(Given request 1): Copy the records that follow the basketball article line for line, omitting the pictures.

(Source extract):
*****

NBA Journey Week Twenty-One: Bigger Than Basketball

The 2017-18 NBA season has now passed the All-Star break. There will be scores of articles about questioning good teams, declaring individual award races over, and the bickering over true shooting percentage and defensive rating. There is also a feeling surrounding this season that we're headed towards the inevitability of a Golden State Warriors championship. Thus, some of the fun is met with a bit of gloom. Cheer up, lover of hoops. Basketball is a sport in which the journey of the season is just as important as its destination in the Finals. Here at TSFJ, we're going to highlight some things and people the basketball realm can be excited for between now and June.

Song of The Week: Frankie Beverly and Maze - "We Are One"

Sometimes, we must change our perspective. As stated in every introductory paragraph of this series, we are to enjoy the NBA journey. This season has been wonderful so far, and we still have so far to go. Basketball is a game. The NBA is the highest professional form of that game. While it and the bigger facet of sports are vital to our existence, box scores and highlights do not matter as much as people.

*****

(Data):

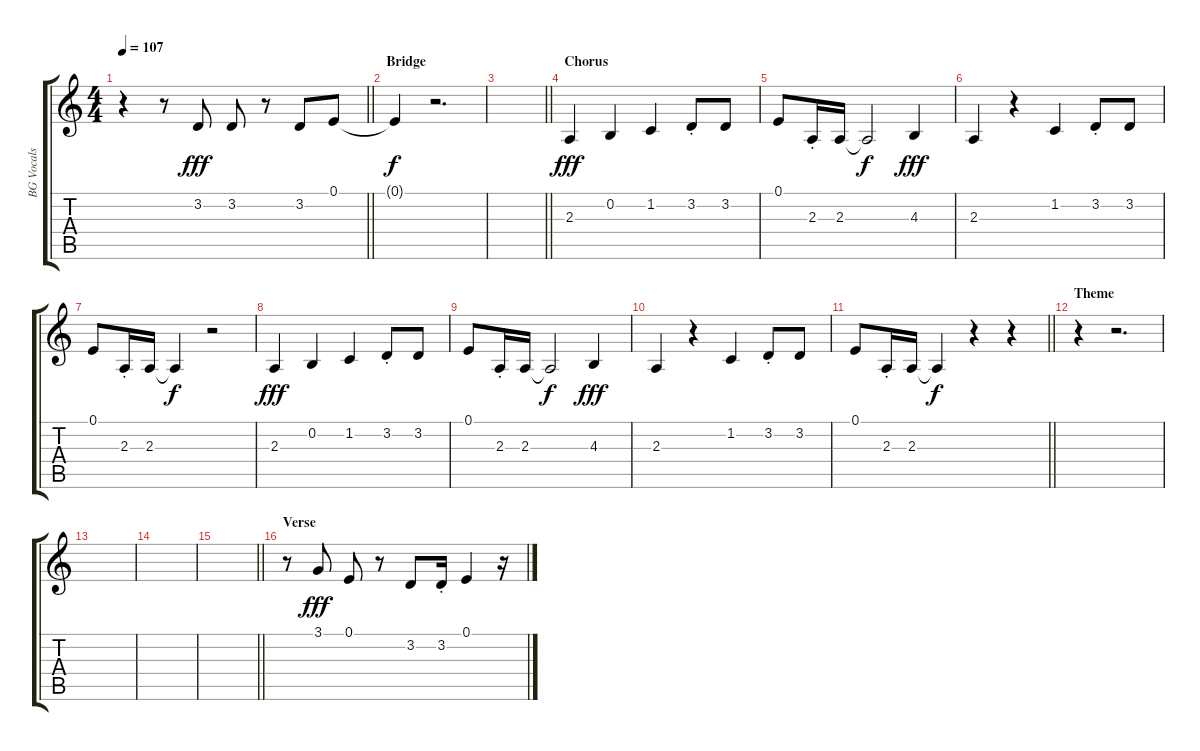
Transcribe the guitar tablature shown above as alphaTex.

\track ("BG Vocals" "BG Vocals") {instrument trombone}
\staff {score tabs}
\tuning (E4 B3 G3 D3 A2 E2) {hide}
\ts (4 4)
\tempo 107
\clef g2
\barLineRight lightlight
\ks c
r.4{dy fff} r.8 3.2.8 3.2.8 r.8 3.2.8 0.1.8 |
\section ("" "Bridge")
0.1{t}.4{dy f} r.2{d} |
\barLineRight lightlight
|
\section ("" "Chorus")
2.3.4{dy fff} 0.2.4 1.2.4 3.2{st}.8 3.2.8 |
0.1.8 2.3{st}.16 2.3.16 2.3{t}.2{dy f} 4.3.4{dy fff} |
2.3.4 r.4 1.2.4 3.2{st}.8 3.2.8 |
0.1.8 2.3{st}.16 2.3.16 2.3{t}.4{dy f} r.2 |
2.3.4{dy fff} 0.2.4 1.2.4 3.2{st}.8 3.2.8 |
0.1.8 2.3{st}.16 2.3.16 2.3{t}.2{dy f} 4.3.4{dy fff} |
2.3.4 r.4 1.2.4 3.2{st}.8 3.2.8 |
\barLineRight lightlight
0.1.8 2.3{st}.16 2.3.16 2.3{t}.4{dy f} r.4 r.4 |
\section ("" "Theme")
r.4 r.2{d} |
|
|
\barLineRight lightlight
|
\section ("" "Verse")
r.8 3.1.8{dy fff} 0.1.8 r.8 3.2.8 3.2{st}.16 0.1.4 r.16
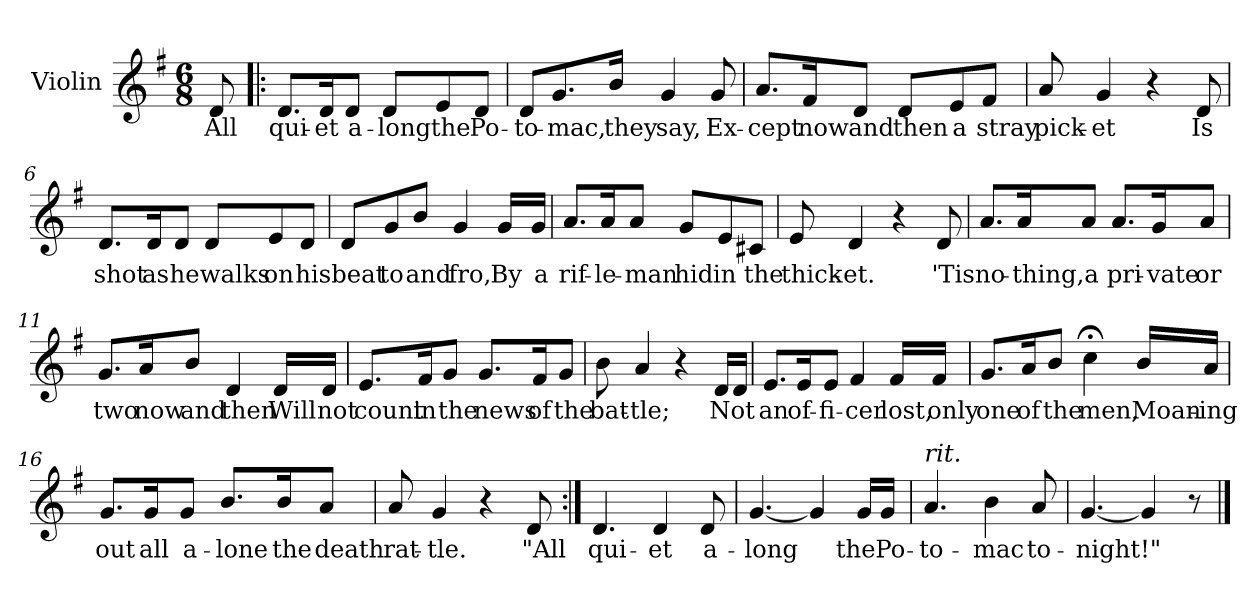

*****

(Given request 2): Write the next part of the NBA season article above, continuing from its final sentence.

(Right answer 1):
Transcribe the guitar tablature shown above as alphaTex.

\track ("BG Vocals" "BG Vocals") {instrument trombone}
\staff {score tabs}
\tuning (E4 B3 G3 D3 A2 E2) {hide}
\ts (4 4)
\tempo 107
\clef g2
\barLineRight lightlight
\ks c
r.4{dy fff} r.8 3.2.8 3.2.8 r.8 3.2.8 0.1.8 |
\section ("" "Bridge")
0.1{t}.4{dy f} r.2{d} |
\barLineRight lightlight
|
\section ("" "Chorus")
2.3.4{dy fff} 0.2.4 1.2.4 3.2{st}.8 3.2.8 |
0.1.8 2.3{st}.16 2.3.16 2.3{t}.2{dy f} 4.3.4{dy fff} |
2.3.4 r.4 1.2.4 3.2{st}.8 3.2.8 |
0.1.8 2.3{st}.16 2.3.16 2.3{t}.4{dy f} r.2 |
2.3.4{dy fff} 0.2.4 1.2.4 3.2{st}.8 3.2.8 |
0.1.8 2.3{st}.16 2.3.16 2.3{t}.2{dy f} 4.3.4{dy fff} |
2.3.4 r.4 1.2.4 3.2{st}.8 3.2.8 |
\barLineRight lightlight
0.1.8 2.3{st}.16 2.3.16 2.3{t}.4{dy f} r.4 r.4 |
\section ("" "Theme")
r.4 r.2{d} |
|
|
\barLineRight lightlight
|
\section ("" "Verse")
r.8 3.1.8{dy fff} 0.1.8 r.8 3.2.8 3.2{st}.16 0.1.4 r.16

(Right answer 2):
On March 13th, the New York Knicks will host their first and hopefully annually-recurring "Pride Night" at Madison Square Garden. It will include in-game performances, special recognition of LGBTQ members and organizations, and the presentation of the team's Nat "Sweetwater" Clifton 'City Spirit' Award for the month of March to Mary Keane. Keane is the executive director of You Gotta Believe, a nonprofit organization that focuses on finding homes for those in foster care. She's also been an advocate for the LGBTQ community, and has put her time into focusing on helping those in that community. This is the first ever event like this in the history of the Knicks, and other teams have had or will have similar nights this season. I'm glad the NBA is appearing to make an attempt to immerse itself in social issues.

Basketball seems to be the one professional sport in which its athletes – its female and Black American athletes, in particular – are more inclined to provide fully honest comments regarding America's social climate. As the millennial generation finds its voice, it's no coincidence the players are using their platform to speak out. A good number of NBA and WNBA players have decided they will do more than stick to sports, while some in the media and politics are foolishly telling them to keep their social and political opinions to themselves – as if sports has ever been separated from society. From Joe Louis knocking out Max Schmeling in their second fight to most of the USA rallying behind the 2001 New England Patriots because their team nickname meant a little more after September 11th, we have used sports to unite us in troubling times.

Frankly, this is worse than a simple troubling time. We are in a time where chaos and turmoil seem to be behind governing bodies, with those in charge ignorantly or willingly abusing the powers they possess. If we occasionally think of pro athletes as heroes, their abilities are needed to provide hope and security for the people, both on and off the court.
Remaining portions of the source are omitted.